Feathering two images¶
feather_simple
is the primary function for feathering.
Images can be passed as a FITS filename (as a string), FITS HDU, or a Projection
.
The latter is recommended to allow for a close check of the beam sizes passed for the high- and
low-resolution data.
In the simplest case, a low- and high-resolution image can be feathered with:
>>> from uvcombine import feather_simple
>>> from astropy.io import fits
>>> from spectral_cube import Projection
>>> highres_image = Projection.from_hdu(fits.open("highres.fits"))
>>> lowres_image = Projection.from_hdu(fits.open("lowres.fits"))
>>> feathered_image = feather_simple(highres_image, lowres_image)
The defaults settings in feather_simple
match those used by CASA’s
feather task.
feather_simple
has many options to alter the handling, uv-cutoff, or weighting of the two
images when combining:
* Flux scaling factors to multiple the data by before combining (`lowresscalefactor`; `highresscalefactor`)
* `pbresponse` allows a numpy array of the primary beam response of the interferometer to be applied to the low resolution data.
* `lowresfwhm` overrides the beam size in the low resolution data.
* `lowpassfilterSD` filters high spatial frequenceis in the low resolution image by its beam.

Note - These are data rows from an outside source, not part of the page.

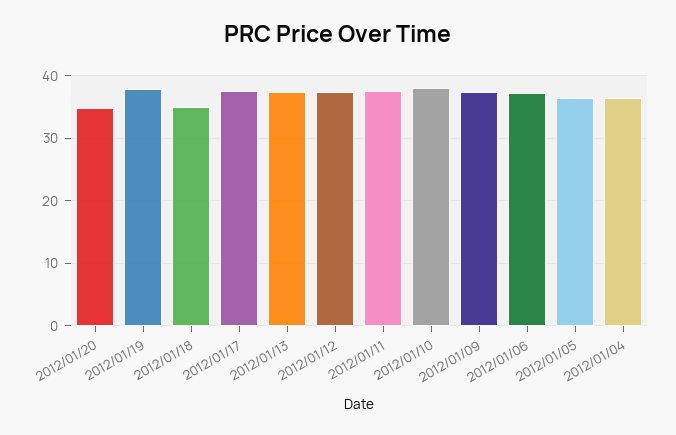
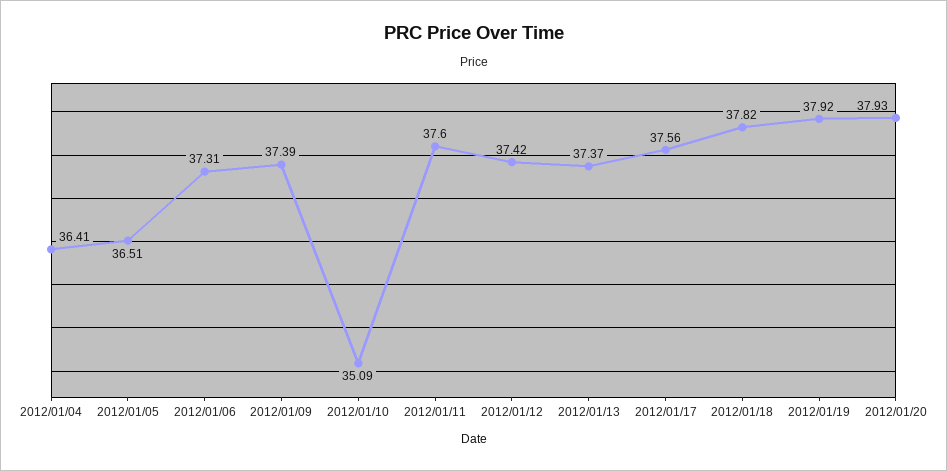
2012/01/20: 35 -> 37.93
2012/01/18: 35 -> 37.82
2012/01/10: 38 -> 35.09

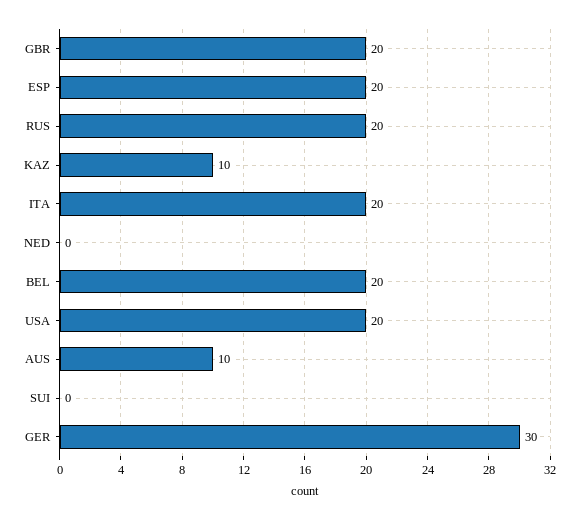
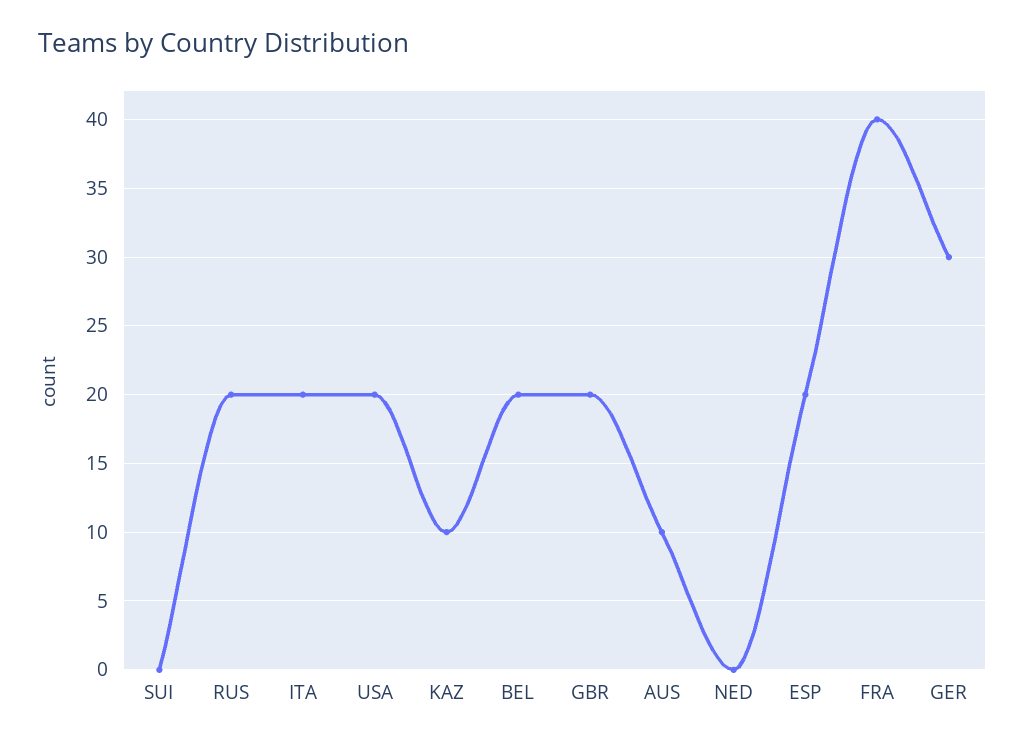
FRA: none -> 40

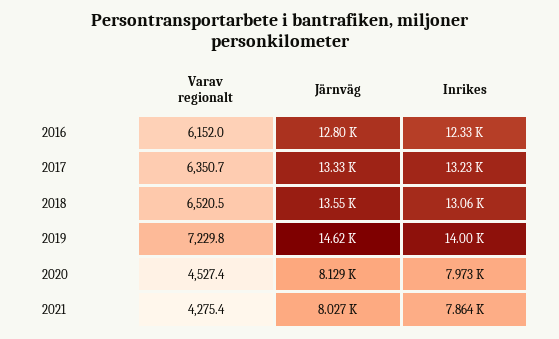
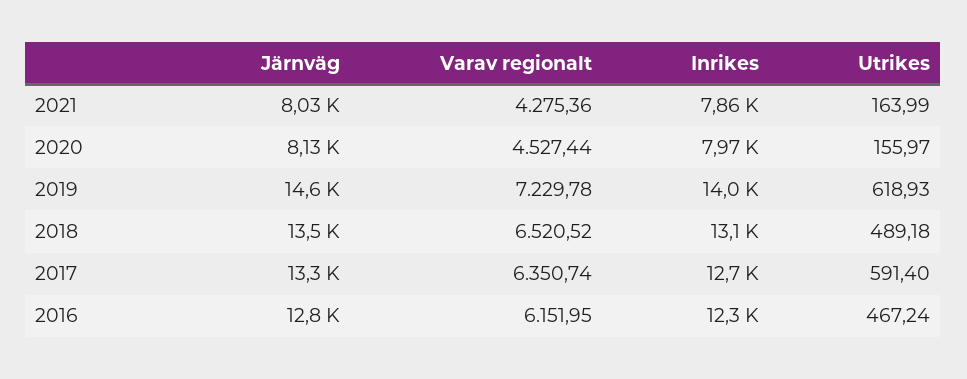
Inrikes, 2017: 13230 -> 12700
Utrikes, 2021: none -> 163.99
Utrikes, 2020: none -> 155.97
Utrikes, 2019: none -> 618.93
Utrikes, 2018: none -> 489.18
Utrikes, 2017: none -> 591.4
Utrikes, 2016: none -> 467.24

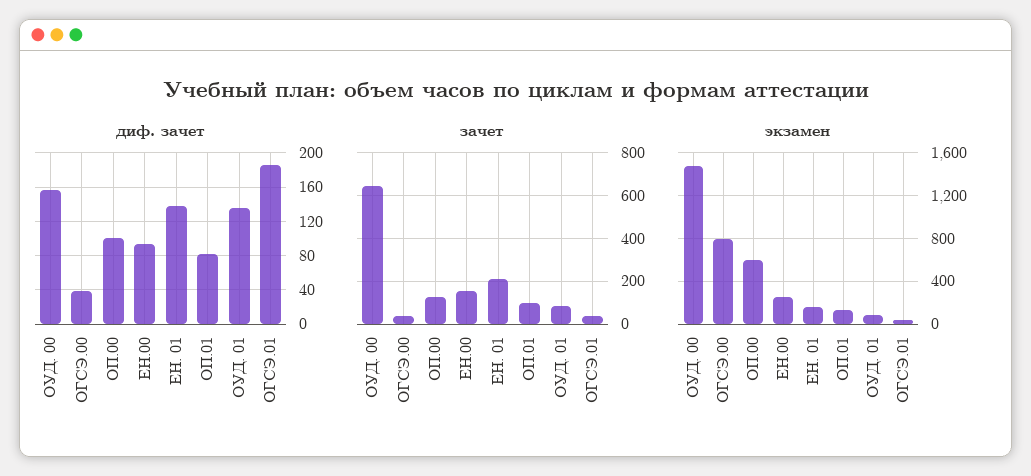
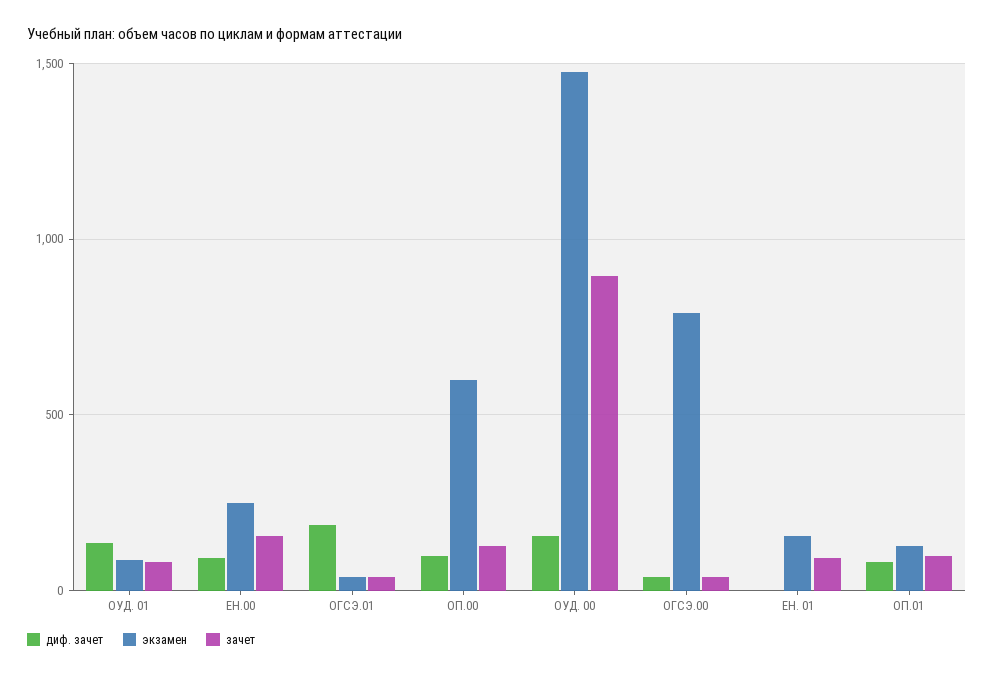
диф. зачет, ЕН. 01: 140 -> 0
зачет, ОУД. 00: 650 -> 900
зачет, ЕН. 01: 200 -> 100

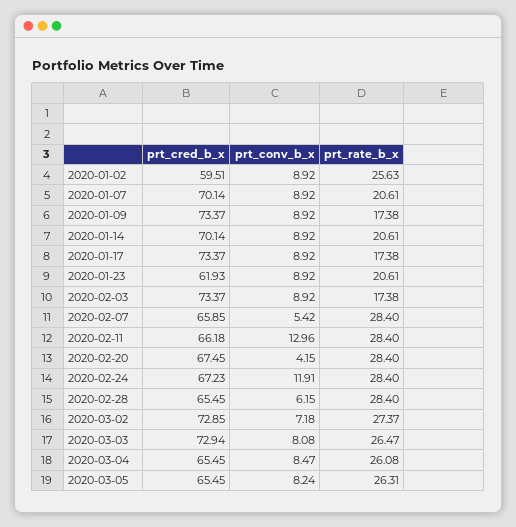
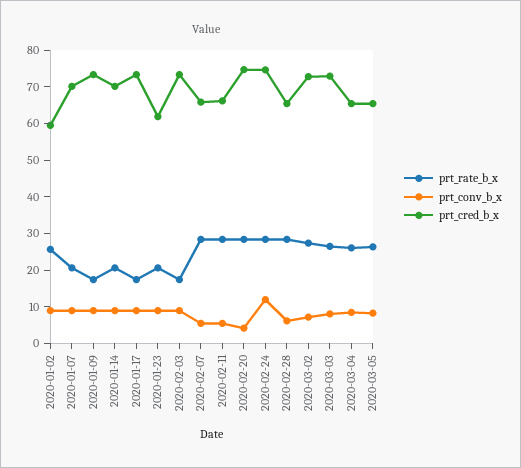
prt_conv_b_x, 2020-02-11: 12.96 -> 5
prt_cred_b_x, 2020-02-20: 67.45 -> 75
prt_cred_b_x, 2020-02-24: 67.23 -> 75

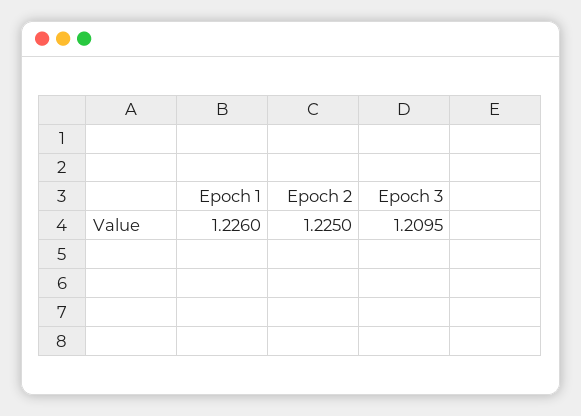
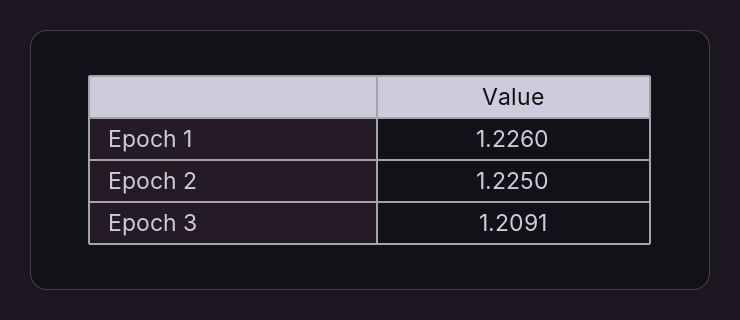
Epoch 3: 1.2095 -> 1.2091

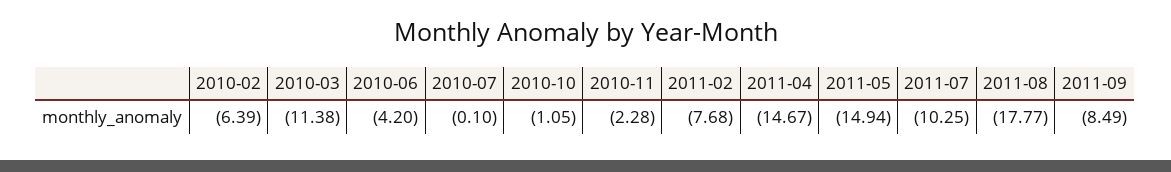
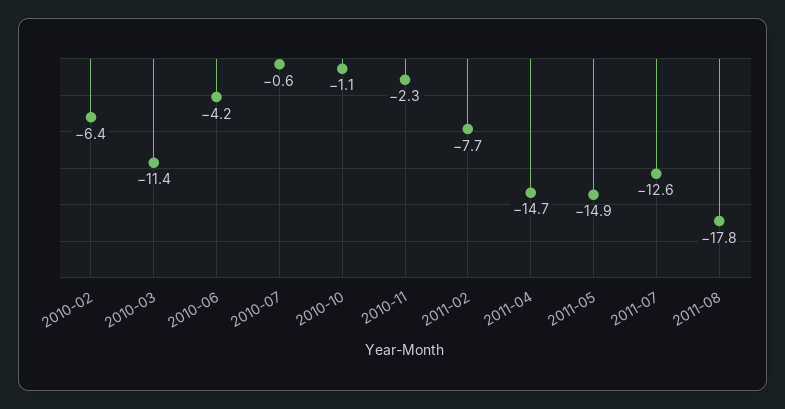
2010-07: -0.1 -> -0.6
2011-07: -10.25 -> -12.6
2011-09: -8.49 -> none

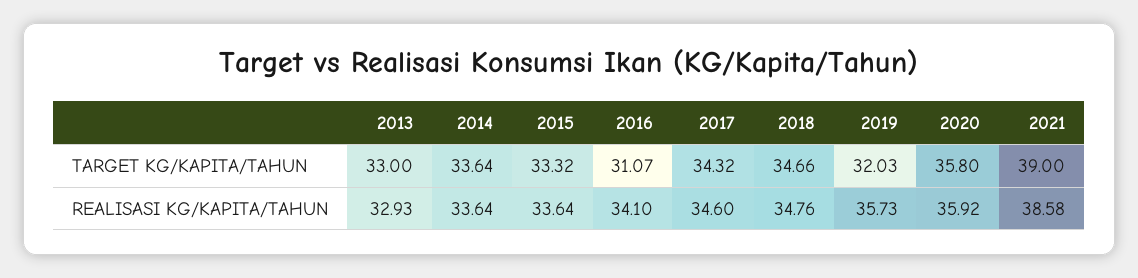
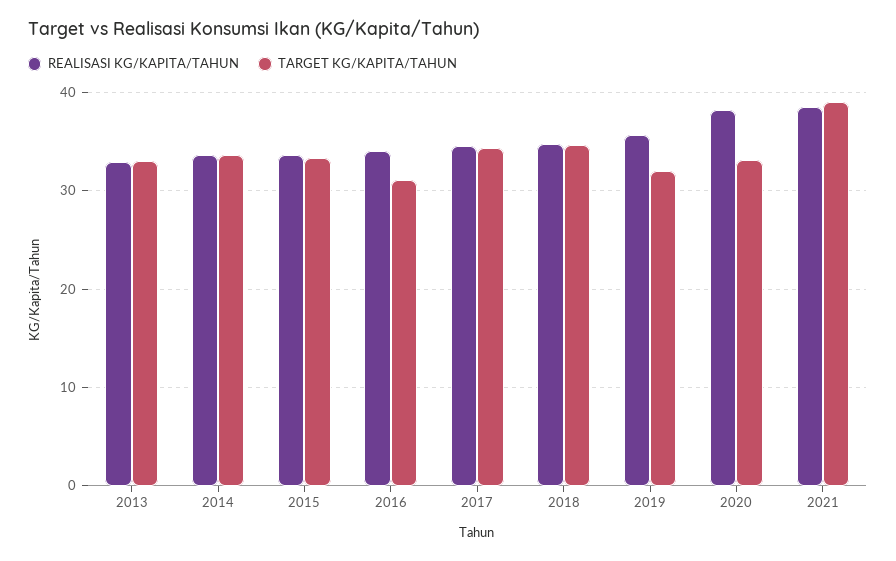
TARGET KG/KAPITA/TAHUN, 2020: 35.8 -> 33
REALISASI KG/KAPITA/TAHUN, 2020: 35.92 -> 38

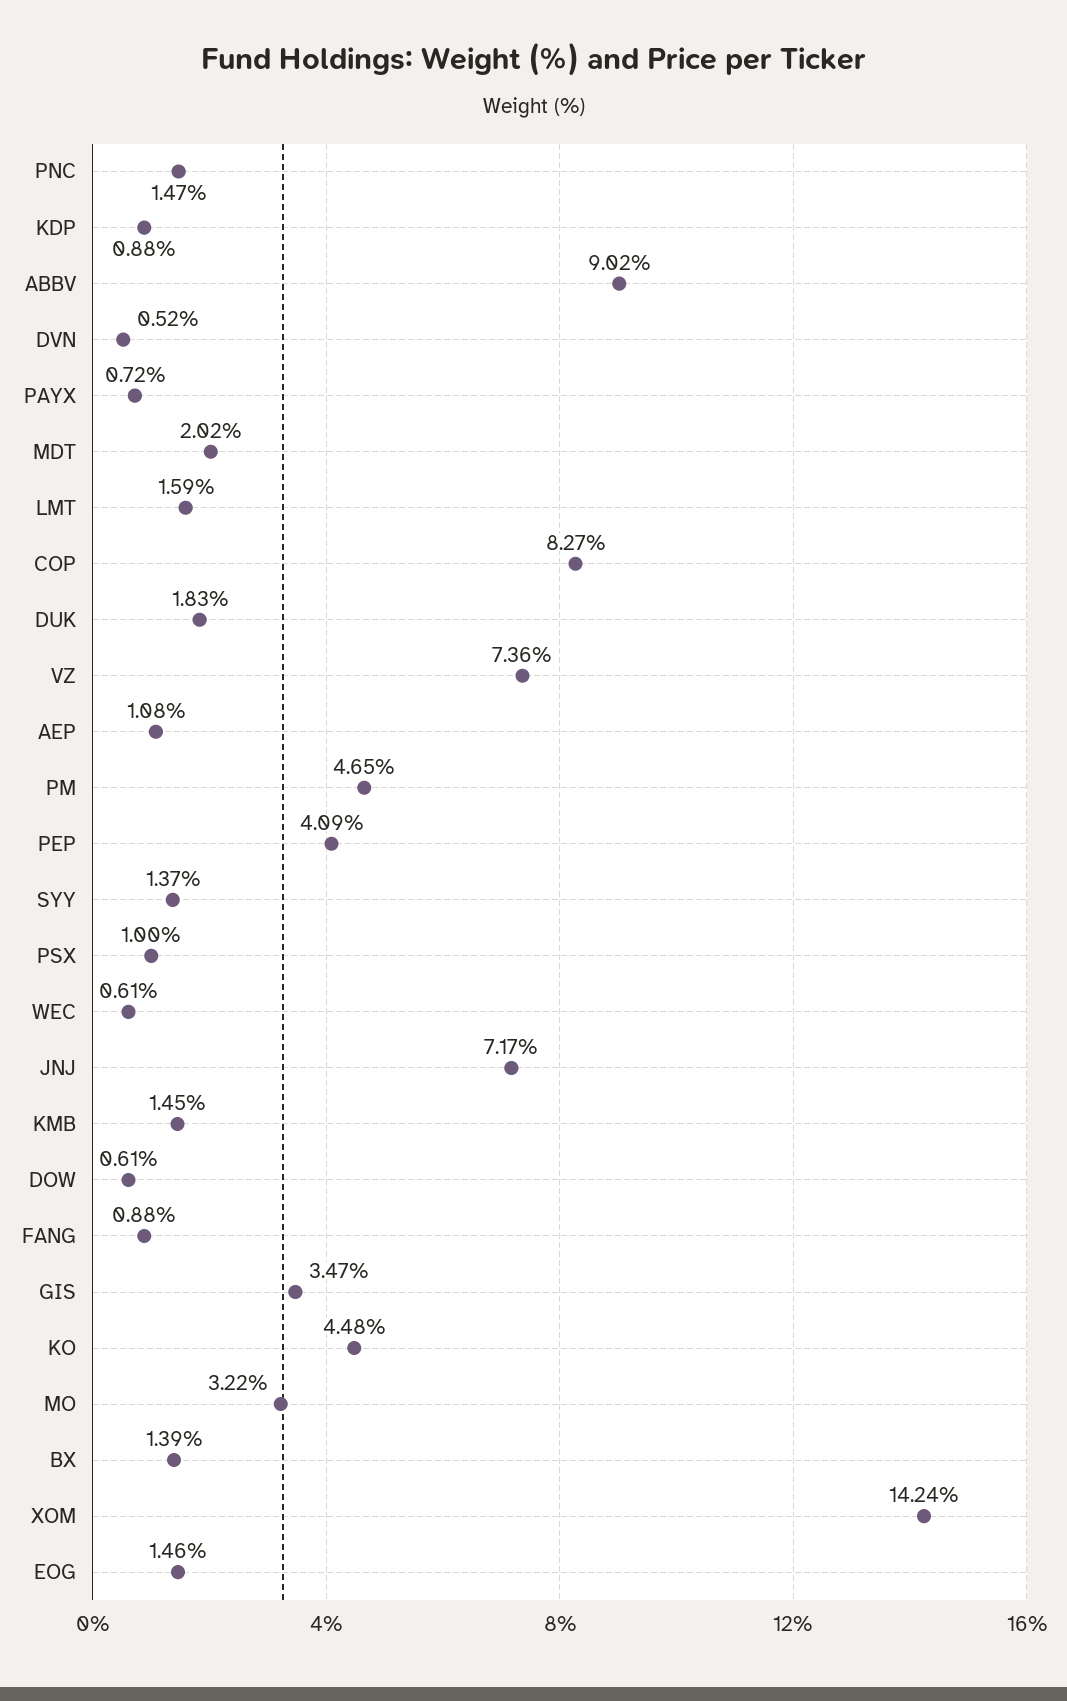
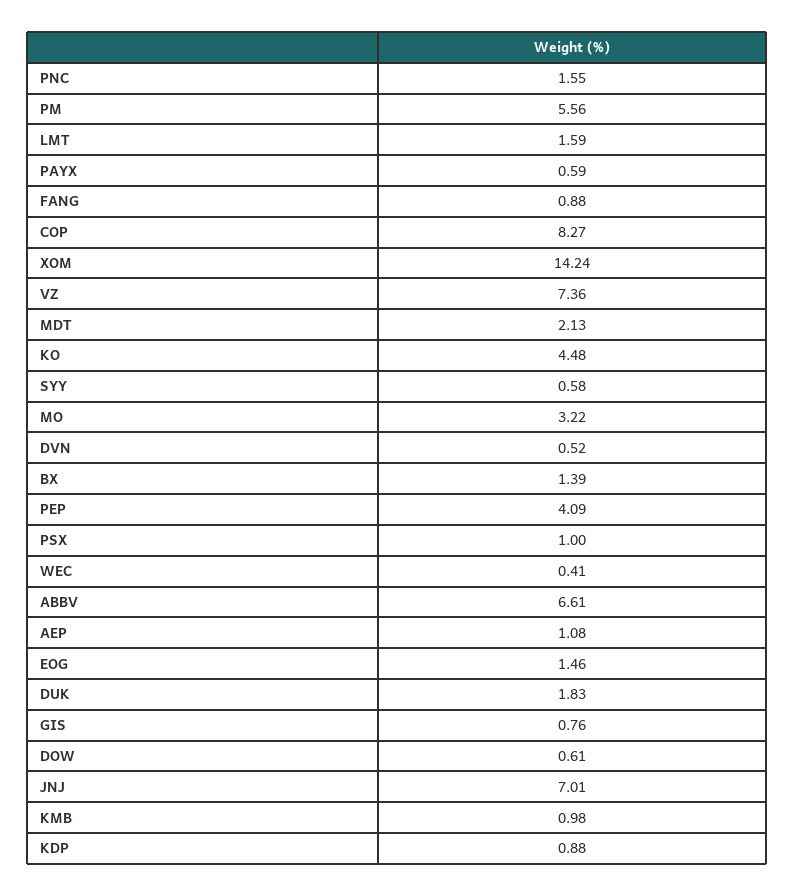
PNC: 1.47 -> 1.55
ABBV: 9.02 -> 6.61
PAYX: 0.72 -> 0.59
MDT: 2.02 -> 2.13
PM: 4.65 -> 5.56
SYY: 1.37 -> 0.58
WEC: 0.61 -> 0.41
JNJ: 7.17 -> 7.01
KMB: 1.45 -> 0.98
GIS: 3.47 -> 0.76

Similar to `lowpassfiltersd` in CASA.
* `replace_hires` will replace the high spatial frequencies of the feathered image above a set threshold in the low resolution beam kernel, rather than combining by the weighting kernel.
* `deconvSD` will deconvolve the low resolution data by its beam before combining the data.
* `weights` allows a 2D numpy array matching the high-resolution image size to be used as custom weighting, similar to the `pbresponse`. This can be used to taper the edges of images to avoid Gibbs ringing.
The impact of these many options is explored in depth in this tutorial.